- _WORK ITEM_
Output every line of text from all the items below, unchanged and in the same order.
DATASET RECORDS START
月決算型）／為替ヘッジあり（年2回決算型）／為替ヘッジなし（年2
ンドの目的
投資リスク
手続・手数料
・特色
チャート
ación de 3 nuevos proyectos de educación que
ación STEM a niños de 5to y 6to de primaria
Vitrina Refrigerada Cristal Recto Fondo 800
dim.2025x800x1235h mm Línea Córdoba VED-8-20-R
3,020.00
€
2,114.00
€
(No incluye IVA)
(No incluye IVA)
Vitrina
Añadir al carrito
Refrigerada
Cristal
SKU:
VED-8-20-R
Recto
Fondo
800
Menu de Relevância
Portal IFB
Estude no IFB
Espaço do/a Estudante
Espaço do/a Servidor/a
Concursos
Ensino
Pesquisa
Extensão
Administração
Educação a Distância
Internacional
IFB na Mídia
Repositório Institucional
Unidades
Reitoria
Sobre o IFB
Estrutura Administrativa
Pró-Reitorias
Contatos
DATASET RECORDS END
- _ANSWER_
月決算型）／為替ヘッジあり（年2回決算型）／為替ヘッジなし（年2
ンドの目的
投資リスク
手続・手数料
・特色
チャート
ación de 3 nuevos proyectos de educación que
ación STEM a niños de 5to y 6to de primaria
Vitrina Refrigerada Cristal Recto Fondo 800
dim.2025x800x1235h mm Línea Córdoba VED-8-20-R
3,020.00
€
2,114.00
€
(No incluye IVA)
(No incluye IVA)
Vitrina
Añadir al carrito
Refrigerada
Cristal
SKU:
VED-8-20-R
Recto
Fondo
800
Menu de Relevância
Portal IFB
Estude no IFB
Espaço do/a Estudante
Espaço do/a Servidor/a
Concursos
Ensino
Pesquisa
Extensão
Administração
Educação a Distância
Internacional
IFB na Mídia
Repositório Institucional
Unidades
Reitoria
Sobre o IFB
Estrutura Administrativa
Pró-Reitorias
Contatos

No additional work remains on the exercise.